Chapter Text
“I’m sorry,” the strange Armorer says. The durasteel thunks onto the table in front of Din, crusted with blood and heavy with the weight of death.
“He died protecting the Tribe. This is the Way,” Din says. The words feel stiff, formulaic, in his mouth — in a way that they never have before. His tongue feels thick and heavy.
For the first time, he is not sure that he means them.
The Armorer’s hand settles on his shoulder. It feels like more of a burden, right now, than it should, like there’s something denser there than just flesh and leather.
“He would have wanted you to have them,” the Armorer continues.
Din doesn’t ask: Then why didn’t he adopt me? Why do I have no clan?

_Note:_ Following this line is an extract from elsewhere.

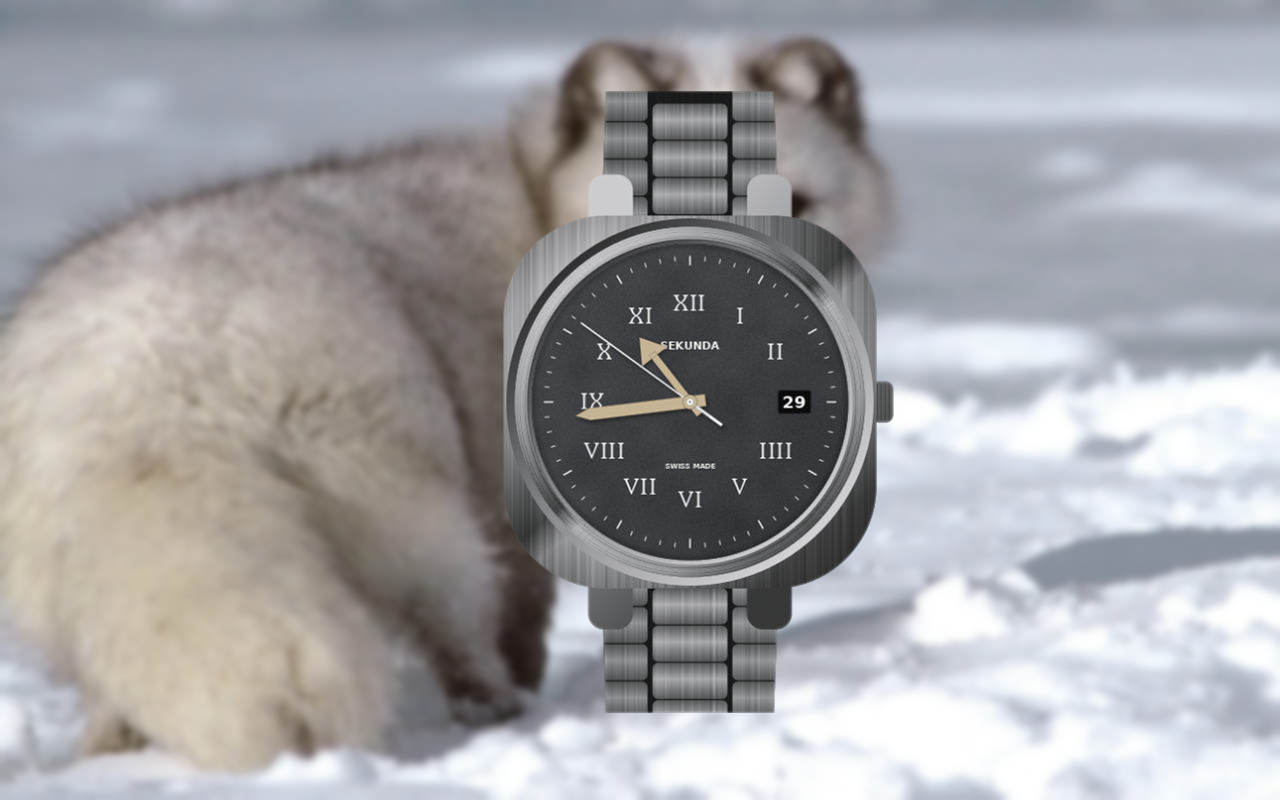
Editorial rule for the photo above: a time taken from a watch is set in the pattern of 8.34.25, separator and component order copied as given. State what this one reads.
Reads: 10.43.51
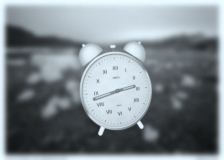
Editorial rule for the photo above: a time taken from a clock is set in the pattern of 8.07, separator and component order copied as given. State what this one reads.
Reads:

In a better world, a parent would have made him his first armor, or given a spare of their own to him, forged with history.

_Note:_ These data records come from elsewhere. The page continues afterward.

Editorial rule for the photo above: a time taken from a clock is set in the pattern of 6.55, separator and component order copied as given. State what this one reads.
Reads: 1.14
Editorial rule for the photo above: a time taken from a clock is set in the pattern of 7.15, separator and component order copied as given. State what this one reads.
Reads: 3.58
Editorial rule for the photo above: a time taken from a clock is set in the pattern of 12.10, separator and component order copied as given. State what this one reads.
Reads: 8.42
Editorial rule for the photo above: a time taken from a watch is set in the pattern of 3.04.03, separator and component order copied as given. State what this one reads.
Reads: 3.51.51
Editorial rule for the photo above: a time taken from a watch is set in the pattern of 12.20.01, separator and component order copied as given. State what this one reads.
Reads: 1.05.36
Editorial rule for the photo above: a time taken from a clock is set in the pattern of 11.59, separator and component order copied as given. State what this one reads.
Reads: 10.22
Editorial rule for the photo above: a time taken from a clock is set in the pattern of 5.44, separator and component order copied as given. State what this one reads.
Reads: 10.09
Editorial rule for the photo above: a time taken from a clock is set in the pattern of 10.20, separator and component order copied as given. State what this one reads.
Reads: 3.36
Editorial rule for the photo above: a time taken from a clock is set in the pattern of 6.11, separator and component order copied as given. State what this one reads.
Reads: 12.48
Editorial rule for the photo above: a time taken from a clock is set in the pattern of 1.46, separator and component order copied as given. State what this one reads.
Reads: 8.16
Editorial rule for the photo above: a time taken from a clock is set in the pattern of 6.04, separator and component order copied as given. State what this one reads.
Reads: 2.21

It doesn’t matter now, anyway. The beroya who found him — who showed him how to build traps to catch small animals that would feed the foundlings, who took him out to the desert flats and drilled him until sweat burned his eyes and he stopped losing fights in the Corps, who held him closed and hid his face as Separatist droids murdered his family — that man is dead.
“You may also assume his mantle, if you wish it,” the Armorer says. “His ship, his weapons — we were able to take them back.”

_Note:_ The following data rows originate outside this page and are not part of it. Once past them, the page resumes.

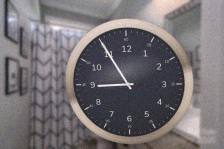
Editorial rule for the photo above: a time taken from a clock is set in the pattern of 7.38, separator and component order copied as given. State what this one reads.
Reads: 8.55
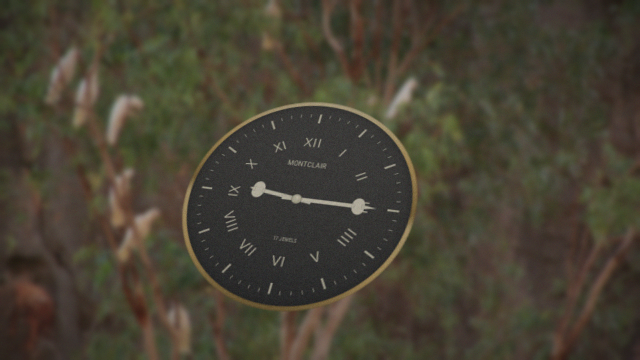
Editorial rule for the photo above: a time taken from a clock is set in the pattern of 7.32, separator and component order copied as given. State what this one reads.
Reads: 9.15
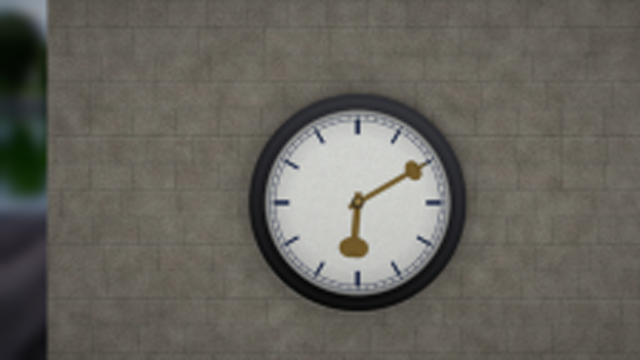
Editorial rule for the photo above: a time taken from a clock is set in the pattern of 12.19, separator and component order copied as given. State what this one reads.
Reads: 6.10
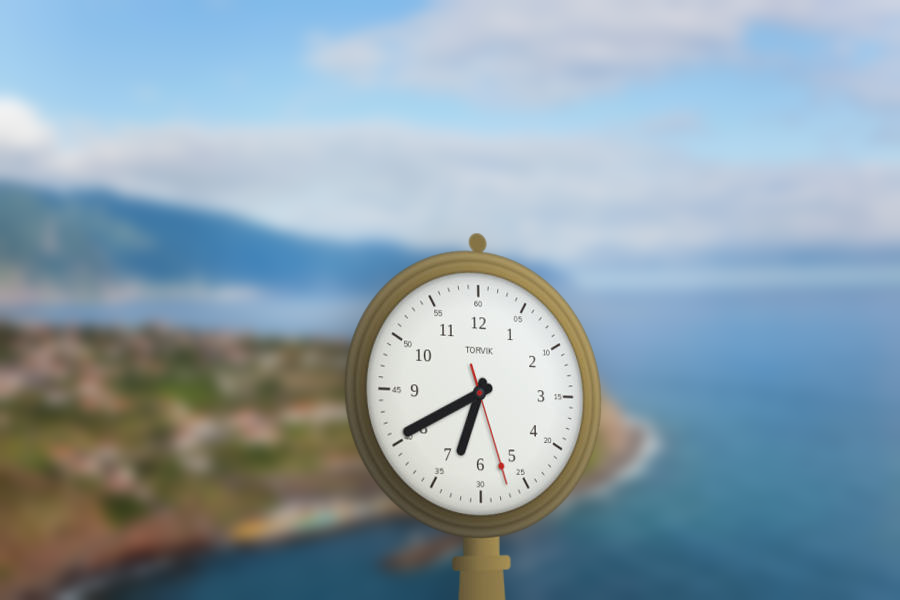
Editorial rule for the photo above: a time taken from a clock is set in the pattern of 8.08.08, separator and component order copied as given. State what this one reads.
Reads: 6.40.27
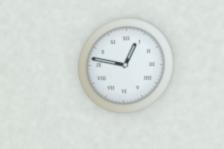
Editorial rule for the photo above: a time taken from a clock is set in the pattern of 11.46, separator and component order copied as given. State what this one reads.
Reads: 12.47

They are a twinned gift, the armor and the title: if Din wears the armor, he must also become beroya. The rest comes with it.
It is all he has ever wanted, since the Tribe took him in — to be like the man who saved him.
But it tastes like ash and blood and Imperial gunsmoke in his mouth.
“He recommended you before his death,” the Armorer says. “And all the others we considered are now dead.”
Dead. Durasteel in the dirt. Beskar ripped from corpses and heated down to ingots. Children, cowering in the desert caves, like Din himself all those years ago.
The more she speaks, the more Din feels like he cannot answer. The words rush through his mind like wind in a canyon. She is not Din’s Armorer; Din’s Armorer is lost at best, dead with the rest of them at worst. His body hasn’t been recovered.
This is all he can ever remember wanting. Someone needs to feed the children, support the coverts, pull crucial information from the guild. It is a position of respect. A cause for celebration. His chest feels tight.
The dead beroya’s armor lies on the table, spread as if to form the shape of a man. But it is incomplete, half ripped away by the Imperials that circle the coverts like so many vultures hungry for meat. A broken set. Do they realize — that they’ve melted a man’s soul down to currency? Do they count beskar like livestock, uncaring, thinking of it as nothing different from any other form of credits stacked up in their vast storehouses? Or do they know, and revel in it?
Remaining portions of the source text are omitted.